También toman cuerpo las figuras de Cervantes y Joyce. En su novela Martín-Santos se refiere con elogios al autor del Quijote, y se pregunta cómo es posible que esa novela pudiera ser escrita en un país como España. Con relación al Ulises, tampoco oculta su admiración por la obra, y la considera como la gran novela de la modernidad en lengua inglesa.

No faltan las alusiones literarias y metaliterarias a la Biblia, a la gran literatura inglesa, francesa y alemana del siglo XVIII, a Sartre y Ortega, a las obras clásicas griegas y romanas, a los mejores libros del Renacimiento y el Barroco, si bien en este último caso a veces se dejan caer críticas mordaces.

La erudición de Martín-Santos es manifiesta y la utiliza como una técnica literaria más a la hora de hacer evolucionar la historia.

En Tiempo de silencio se observan aspectos como la “omnisciencia editorial”, con juicios explícitos del narrador sobre Madrid, la ciencia y el arte, o la sociedad en su conjunto; y la “omnisciencia neutral”, con la que se demuestra que el narrador conoce la intimidad de los personajes. También se utiliza, de forma magistral, el monólogo interior.
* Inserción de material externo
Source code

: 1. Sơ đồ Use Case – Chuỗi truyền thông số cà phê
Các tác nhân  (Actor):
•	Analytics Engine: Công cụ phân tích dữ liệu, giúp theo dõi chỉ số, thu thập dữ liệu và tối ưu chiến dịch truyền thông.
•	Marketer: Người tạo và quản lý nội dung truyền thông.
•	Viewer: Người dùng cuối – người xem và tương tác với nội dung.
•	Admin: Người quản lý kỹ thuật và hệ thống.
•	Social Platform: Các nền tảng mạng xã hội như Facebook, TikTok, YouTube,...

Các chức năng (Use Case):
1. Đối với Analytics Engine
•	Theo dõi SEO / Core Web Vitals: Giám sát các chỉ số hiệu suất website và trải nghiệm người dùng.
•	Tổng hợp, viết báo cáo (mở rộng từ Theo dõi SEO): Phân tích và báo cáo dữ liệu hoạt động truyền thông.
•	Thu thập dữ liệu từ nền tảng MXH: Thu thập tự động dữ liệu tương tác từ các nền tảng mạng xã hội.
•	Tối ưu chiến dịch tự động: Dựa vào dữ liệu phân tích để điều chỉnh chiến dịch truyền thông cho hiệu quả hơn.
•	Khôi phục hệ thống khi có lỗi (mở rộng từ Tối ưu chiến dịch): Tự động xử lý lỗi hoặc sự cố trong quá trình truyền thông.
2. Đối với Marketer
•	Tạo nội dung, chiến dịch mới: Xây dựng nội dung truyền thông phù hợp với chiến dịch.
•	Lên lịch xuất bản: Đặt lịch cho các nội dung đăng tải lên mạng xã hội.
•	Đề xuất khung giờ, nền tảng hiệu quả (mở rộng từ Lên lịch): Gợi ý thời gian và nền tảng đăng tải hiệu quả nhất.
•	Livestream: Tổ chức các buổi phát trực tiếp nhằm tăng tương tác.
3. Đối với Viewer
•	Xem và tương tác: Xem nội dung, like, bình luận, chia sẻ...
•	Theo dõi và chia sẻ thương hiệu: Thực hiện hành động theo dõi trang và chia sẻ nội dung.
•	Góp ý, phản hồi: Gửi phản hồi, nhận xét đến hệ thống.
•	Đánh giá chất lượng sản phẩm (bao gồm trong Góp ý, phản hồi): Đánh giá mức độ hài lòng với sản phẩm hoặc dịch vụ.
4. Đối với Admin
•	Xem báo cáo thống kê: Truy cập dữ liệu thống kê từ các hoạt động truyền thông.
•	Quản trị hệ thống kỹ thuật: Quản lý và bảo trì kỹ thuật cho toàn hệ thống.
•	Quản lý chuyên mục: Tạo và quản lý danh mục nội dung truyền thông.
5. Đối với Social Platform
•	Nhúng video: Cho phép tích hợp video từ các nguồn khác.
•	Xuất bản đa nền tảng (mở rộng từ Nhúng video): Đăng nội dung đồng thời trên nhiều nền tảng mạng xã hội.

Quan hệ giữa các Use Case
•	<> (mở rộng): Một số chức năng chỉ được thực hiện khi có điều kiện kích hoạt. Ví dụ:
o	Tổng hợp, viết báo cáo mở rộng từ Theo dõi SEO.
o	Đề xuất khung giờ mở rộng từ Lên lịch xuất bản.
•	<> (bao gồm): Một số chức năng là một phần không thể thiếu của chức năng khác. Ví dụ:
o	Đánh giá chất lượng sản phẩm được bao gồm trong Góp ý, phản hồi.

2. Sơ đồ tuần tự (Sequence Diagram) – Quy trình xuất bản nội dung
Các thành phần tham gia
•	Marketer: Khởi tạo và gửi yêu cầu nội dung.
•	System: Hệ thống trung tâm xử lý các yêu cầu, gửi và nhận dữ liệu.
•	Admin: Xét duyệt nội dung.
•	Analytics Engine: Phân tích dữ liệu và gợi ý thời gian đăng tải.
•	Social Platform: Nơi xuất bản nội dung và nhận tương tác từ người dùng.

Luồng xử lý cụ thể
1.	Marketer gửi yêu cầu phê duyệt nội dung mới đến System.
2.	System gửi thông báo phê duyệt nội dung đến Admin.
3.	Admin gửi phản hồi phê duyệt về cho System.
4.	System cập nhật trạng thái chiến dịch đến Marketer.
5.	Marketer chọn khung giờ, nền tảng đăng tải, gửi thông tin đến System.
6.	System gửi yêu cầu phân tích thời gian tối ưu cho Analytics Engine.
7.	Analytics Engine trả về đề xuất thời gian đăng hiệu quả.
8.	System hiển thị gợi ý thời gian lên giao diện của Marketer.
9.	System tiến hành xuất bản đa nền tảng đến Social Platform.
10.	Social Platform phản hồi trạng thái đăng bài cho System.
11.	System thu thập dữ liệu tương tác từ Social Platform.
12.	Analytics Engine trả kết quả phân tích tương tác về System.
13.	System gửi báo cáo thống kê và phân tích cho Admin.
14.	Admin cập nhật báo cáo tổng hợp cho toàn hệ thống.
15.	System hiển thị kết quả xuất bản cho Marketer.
Martín-Santos defendió el estilo culto frente al llano, la dificultad frente a la sencillez, lo artístico frente a lo periodístico, si bien no pudo eludir cierto hermetismo en su manera de escribir. Usó el “estilo bajo” para los soliloquios de Cartucho y los monólogos de Amador, el “estilo medio” para los diálogos de personajes más cultos, y el “estilo elevado” para los descripciones del narrador.

Son habituales las expresiones latinizantes, con abundancia de prótasis y apódosis, muchos incisos e hipérbatos, como en la conocida descripción de la ciudad de Madrid, donde se pueden leer hasta 27 prótasis y una apódosis final.

En la novela domina la técnica subjetivista. En este tipo de obras se ha producido la desaparición del narrador, que no se dirige al lector especialmente, y deja sólo a los personajes en sus aventuras vitales. Hay también un patente dominio del diálogo, así como el hecho de que no exista un protagonista individual claro. Todo lo contrario se produce en la descripción de ambientes, con la intención de reducir la trama y los aspectos temporales y espaciales.

Como contraste, una obra que refleja, a la perfección, la técnica objetivista es Tormenta de verano, de García Hortelano, publicada también en 1962. La técnica utilizada en esta novela reproduce fielmente el diálogo, a través del cual se capta la moralidad (o incluso amoralidad) de unos amigos que veranean en la costa catalana en una colonia de nuevos ricos. El libro se inicia con una situación dramática; una joven aparece muerta, desnuda, en la playa. El shock provocado por la aparición llevará a Javier, el protagonista, a una continua introspección y a una revisión de sus valores. La novela transcurre lenta, plácidamente, mostrando el entresijo de las relaciones de las parejas que veranean en la urbanización.

El trasfondo del crimen aporta una tensión subyacente leve, pero omnipresente, casi hiperrealista. La resolución del mismo hará que Javier encuentre la calma y que el orden establecido, aunque pleno de hipocresía, vuelva a reinar. Algo similar podría decirse sobre Dos días de septiembre, de Caballero Bonald, y Fin de fiesta, de Goytisolo. 

(Publicado en el Diario Progresista el 17 de mayo de 2013).